[THE REQUEST]: Turn every line of the records below into a numbered list, skipping blank lines and leaving the pictures out.

[INPUT RECORDS]:
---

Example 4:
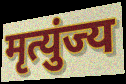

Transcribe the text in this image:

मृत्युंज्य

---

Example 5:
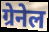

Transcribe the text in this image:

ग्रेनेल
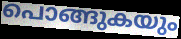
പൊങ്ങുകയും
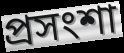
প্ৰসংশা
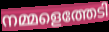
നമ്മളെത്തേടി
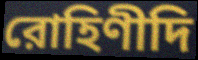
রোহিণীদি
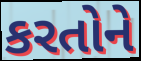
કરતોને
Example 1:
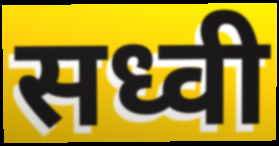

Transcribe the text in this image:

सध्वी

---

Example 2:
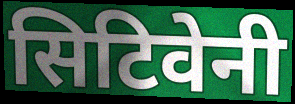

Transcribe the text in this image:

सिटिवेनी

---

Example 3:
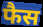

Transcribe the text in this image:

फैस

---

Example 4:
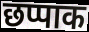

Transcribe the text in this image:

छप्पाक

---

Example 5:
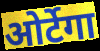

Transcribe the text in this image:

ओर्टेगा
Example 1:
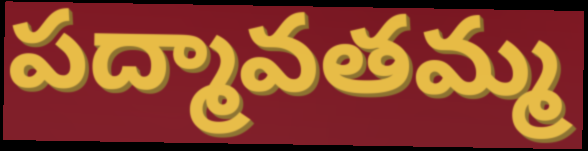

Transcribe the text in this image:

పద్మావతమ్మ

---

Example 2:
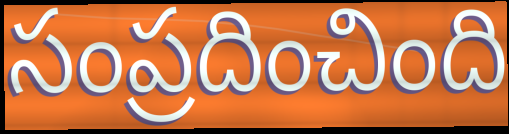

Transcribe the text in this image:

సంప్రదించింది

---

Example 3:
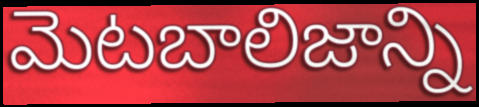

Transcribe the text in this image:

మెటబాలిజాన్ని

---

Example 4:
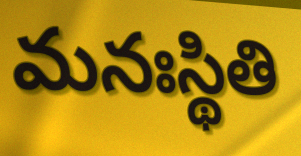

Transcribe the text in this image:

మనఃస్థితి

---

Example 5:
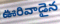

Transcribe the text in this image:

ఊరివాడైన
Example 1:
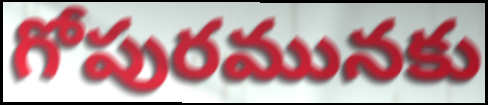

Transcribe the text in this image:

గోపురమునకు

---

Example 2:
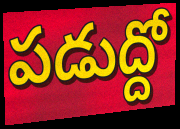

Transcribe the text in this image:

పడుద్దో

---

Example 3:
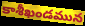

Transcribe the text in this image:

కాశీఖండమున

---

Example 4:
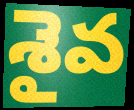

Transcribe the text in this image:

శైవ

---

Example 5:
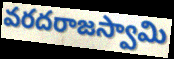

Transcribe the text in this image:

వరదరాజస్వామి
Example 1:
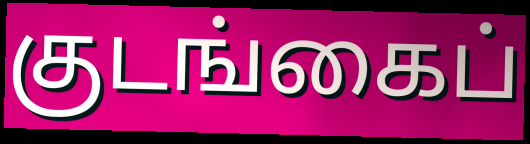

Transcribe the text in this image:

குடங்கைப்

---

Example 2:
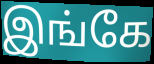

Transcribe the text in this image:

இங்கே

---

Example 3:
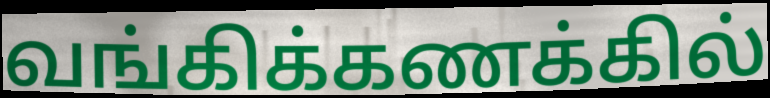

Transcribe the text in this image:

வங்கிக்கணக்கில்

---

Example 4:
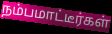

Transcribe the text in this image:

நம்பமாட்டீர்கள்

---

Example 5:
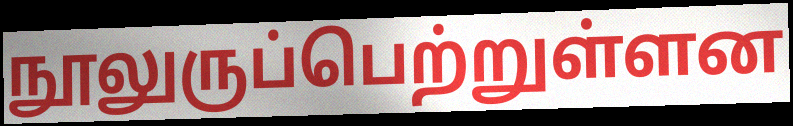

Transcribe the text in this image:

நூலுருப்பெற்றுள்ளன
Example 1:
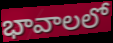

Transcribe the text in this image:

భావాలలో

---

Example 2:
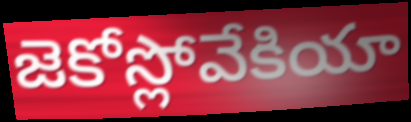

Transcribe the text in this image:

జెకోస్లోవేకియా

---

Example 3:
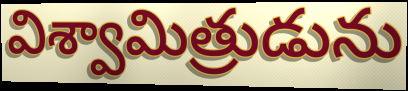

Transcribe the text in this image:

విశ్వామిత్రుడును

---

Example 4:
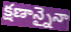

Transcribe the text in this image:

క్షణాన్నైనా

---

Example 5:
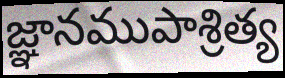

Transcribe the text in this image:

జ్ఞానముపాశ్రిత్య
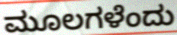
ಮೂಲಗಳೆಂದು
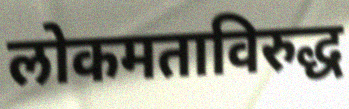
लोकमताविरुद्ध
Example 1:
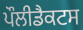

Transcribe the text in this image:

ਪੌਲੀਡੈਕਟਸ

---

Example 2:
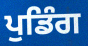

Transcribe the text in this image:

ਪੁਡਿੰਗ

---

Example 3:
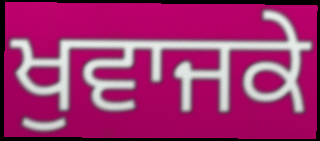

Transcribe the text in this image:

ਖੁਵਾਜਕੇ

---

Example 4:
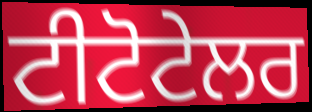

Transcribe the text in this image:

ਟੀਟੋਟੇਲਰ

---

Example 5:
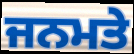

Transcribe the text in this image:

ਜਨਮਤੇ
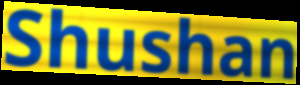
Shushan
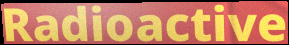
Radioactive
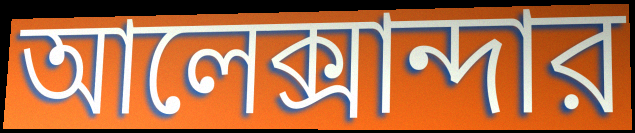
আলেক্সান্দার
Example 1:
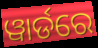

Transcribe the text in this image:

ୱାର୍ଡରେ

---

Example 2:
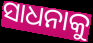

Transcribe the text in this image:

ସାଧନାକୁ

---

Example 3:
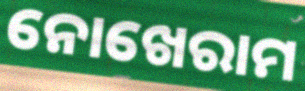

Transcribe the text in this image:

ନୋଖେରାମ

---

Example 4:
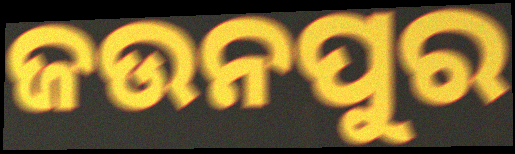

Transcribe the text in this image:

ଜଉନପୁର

[WORKED SOLUTION]:
1. ---
2. Example 4:
3. Transcribe the text in this image:
4. मृत्युंज्य
5. ---
6. Example 5:
7. Transcribe the text in this image:
8. ग्रेनेल
9. പൊങ്ങുകയും
10. প্ৰসংশা
11. നമ്മളെത്തേടി
12. রোহিণীদি
13. કરતોને
14. Example 1:
15. Transcribe the text in this image:
16. सध्वी
17. ---
18. Example 2:
19. Transcribe the text in this image:
20. सिटिवेनी
21. ---
22. Example 3:
23. Transcribe the text in this image:
24. फैस
25. ---
26. Example 4:
27. Transcribe the text in this image:
28. छप्पाक
29. ---
30. Example 5:
31. Transcribe the text in this image:
32. ओर्टेगा
33. Example 1:
34. Transcribe the text in this image:
35. పద్మావతమ్మ
36. ---
37. Example 2:
38. Transcribe the text in this image:
39. సంప్రదించింది
40. ---
41. Example 3:
42. Transcribe the text in this image:
43. మెటబాలిజాన్ని
44. ---
45. Example 4:
46. Transcribe the text in this image:
47. మనఃస్థితి
48. ---
49. Example 5:
50. Transcribe the text in this image:
51. ఊరివాడైన
52. Example 1:
53. Transcribe the text in this image:
54. గోపురమునకు
55. ---
56. Example 2:
57. Transcribe the text in this image:
58. పడుద్దో
59. ---
60. Example 3:
61. Transcribe the text in this image:
62. కాశీఖండమున
63. ---
64. Example 4:
65. Transcribe the text in this image:
66. శైవ
67. ---
68. Example 5:
69. Transcribe the text in this image:
70. వరదరాజస్వామి
71. Example 1:
72. Transcribe the text in this image:
73. குடங்கைப்
74. ---
75. Example 2:
76. Transcribe the text in this image:
77. இங்கே
78. ---
79. Example 3:
80. Transcribe the text in this image:
81. வங்கிக்கணக்கில்
82. ---
83. Example 4:
84. Transcribe the text in this image:
85. நம்பமாட்டீர்கள்
86. ---
87. Example 5:
88. Transcribe the text in this image:
89. நூலுருப்பெற்றுள்ளன
90. Example 1:
91. Transcribe the text in this image:
92. భావాలలో
93. ---
94. Example 2:
95. Transcribe the text in this image:
96. జెకోస్లోవేకియా
97. ---
98. Example 3:
99. Transcribe the text in this image:
100. విశ్వామిత్రుడును
101. ---
102. Example 4:
103. Transcribe the text in this image:
104. క్షణాన్నైనా
105. ---
106. Example 5:
107. Transcribe the text in this image:
108. జ్ఞానముపాశ్రిత్య
109. ಮೂಲಗಳೆಂದು
110. लोकमताविरुद्ध
111. Example 1:
112. Transcribe the text in this image:
113. ਪੌਲੀਡੈਕਟਸ
114. ---
115. Example 2:
116. Transcribe the text in this image:
117. ਪੁਡਿੰਗ
118. ---
119. Example 3:
120. Transcribe the text in this image:
121. ਖੁਵਾਜਕੇ
122. ---
123. Example 4:
124. Transcribe the text in this image:
125. ਟੀਟੋਟੇਲਰ
126. ---
127. Example 5:
128. Transcribe the text in this image:
129. ਜਨਮਤੇ
130. Shushan
131. Radioactive
132. আলেক্সান্দার
133. Example 1:
134. Transcribe the text in this image:
135. ୱାର୍ଡରେ
136. ---
137. Example 2:
138. Transcribe the text in this image:
139. ସାଧନାକୁ
140. ---
141. Example 3:
142. Transcribe the text in this image:
143. ନୋଖେରାମ
144. ---
145. Example 4:
146. Transcribe the text in this image:
147. ଜଉନପୁର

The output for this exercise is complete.